With the Intel project announced a few weeks ago, DeWine was expected to talk about workforce development. He said he wants more high tech equipment for career centers, community colleges and four year universities. He also wants to create a combined college scholarship and mentorship program….

“So that no child in this state lacks guidance and direction, and so they can have the financial support to continue their education to become career-ready, whether by earning a credential, a certificate, or a degree.”

DeWine said he supports Republican-sponsored bills on distracted driving and on standardizing on-going training for law enforcement. And in front of a Republican-dominated legislature that’s been expanding gun rights, he got applause for pushing a bill cracking down on convicted violent offenders who use guns to commit crimes.

“It’s a small group, but we must target them, and we must remove them from society.”

DeWine also said he’ll be asking lawmakers to reinvest in Ohio’s state parks, though it’s unclear whether he meant in the upcoming capital budget or a separate proposal. After the speech, he and First Lady Fran DeWine planted a Dogwood tree on the south lawn of the Statehouse.

(Andy)

DeWine's State of the State address generated a lot of buzz as lawmakers walked out of the House chambers.

There was a mixed reaction from Democratic representatives who appreciated some of the comments DeWine made, but said he stopped short of addressing serious issues in Ohio.

Democratic Senator Nickie Antonio says, while DeWine mentioned bringing people to Ohio with lower taxes and economic development, he didn't talk about social issues that could attract younger people. To Antonio, that includes the fairness act that makes sexual orientation and gender identity protected classes.

Antonio: "Especially with all of this growth and all this economic development. If we're going to welcome the best and the brightest, we need to pass that bill."

Republican Representative Jay Edwards, of Nelsonville, says he appreciates DeWine's comments on investing in Appalachia. But Edwards urges that it's important to follow through on that goal.

Edwards: "We've got to work real hard on making sure the investments that he's talking about in Appalachia that it's going to the right cause and making sure we can get 50 of our colleagues on board with the aspirations that the governor put forth."

Democratic lawmakers say the number one issue missing from DeWine's State of the State address was the dilemma with redistricting and Ohio's May 3 primary.

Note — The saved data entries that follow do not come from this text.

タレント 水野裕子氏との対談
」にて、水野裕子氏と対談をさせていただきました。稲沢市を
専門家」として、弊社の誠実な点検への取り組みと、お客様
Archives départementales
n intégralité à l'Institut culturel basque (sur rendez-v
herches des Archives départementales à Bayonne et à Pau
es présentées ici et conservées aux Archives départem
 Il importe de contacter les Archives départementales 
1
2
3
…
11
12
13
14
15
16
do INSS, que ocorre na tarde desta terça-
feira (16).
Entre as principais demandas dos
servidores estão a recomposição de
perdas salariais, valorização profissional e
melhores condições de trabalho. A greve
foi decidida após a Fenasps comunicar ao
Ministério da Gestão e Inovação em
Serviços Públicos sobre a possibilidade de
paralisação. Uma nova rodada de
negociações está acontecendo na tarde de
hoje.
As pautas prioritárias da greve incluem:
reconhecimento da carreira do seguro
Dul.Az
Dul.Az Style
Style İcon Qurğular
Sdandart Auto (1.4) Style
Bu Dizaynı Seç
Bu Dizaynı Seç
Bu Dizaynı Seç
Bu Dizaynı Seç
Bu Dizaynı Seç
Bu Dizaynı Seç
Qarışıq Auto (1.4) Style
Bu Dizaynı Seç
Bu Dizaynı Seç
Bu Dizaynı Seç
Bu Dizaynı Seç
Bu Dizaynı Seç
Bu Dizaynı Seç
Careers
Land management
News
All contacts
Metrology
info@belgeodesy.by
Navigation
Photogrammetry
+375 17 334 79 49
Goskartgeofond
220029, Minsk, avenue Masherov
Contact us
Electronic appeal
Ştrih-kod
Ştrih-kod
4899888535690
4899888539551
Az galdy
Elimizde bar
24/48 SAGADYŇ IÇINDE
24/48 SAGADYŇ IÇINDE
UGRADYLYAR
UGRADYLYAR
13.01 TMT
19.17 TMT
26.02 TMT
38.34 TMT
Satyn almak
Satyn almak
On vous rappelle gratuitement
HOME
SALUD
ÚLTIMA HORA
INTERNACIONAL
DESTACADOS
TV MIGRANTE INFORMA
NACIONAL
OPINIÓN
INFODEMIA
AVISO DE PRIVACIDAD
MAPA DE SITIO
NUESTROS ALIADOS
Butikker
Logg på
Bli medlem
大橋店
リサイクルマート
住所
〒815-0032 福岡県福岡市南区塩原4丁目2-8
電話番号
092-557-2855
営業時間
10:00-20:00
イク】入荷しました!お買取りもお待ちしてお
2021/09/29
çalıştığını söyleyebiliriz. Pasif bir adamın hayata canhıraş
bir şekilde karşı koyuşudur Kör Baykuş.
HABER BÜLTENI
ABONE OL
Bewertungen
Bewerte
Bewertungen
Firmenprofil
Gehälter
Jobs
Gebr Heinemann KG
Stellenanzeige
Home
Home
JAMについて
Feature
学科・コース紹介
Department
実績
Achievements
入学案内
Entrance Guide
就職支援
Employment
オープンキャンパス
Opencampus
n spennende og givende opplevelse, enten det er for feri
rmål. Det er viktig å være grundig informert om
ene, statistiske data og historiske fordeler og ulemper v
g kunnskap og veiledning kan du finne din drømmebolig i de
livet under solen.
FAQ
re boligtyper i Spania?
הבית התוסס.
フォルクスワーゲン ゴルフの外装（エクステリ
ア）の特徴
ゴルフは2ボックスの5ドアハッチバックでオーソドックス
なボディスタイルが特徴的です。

Democratic Representative Terrence Upchurch says it's a challenge.

Upchurch: "I was shocked that wasn't mentioned. I mean, this process has made it hard for folks like myself that don't know where they're going to be running and when to start campaigning and where they're going to be campaigning."

Lawmakers say they're preparing for the next step which is to see DeWine's goals for the future take the form of legislative proposals.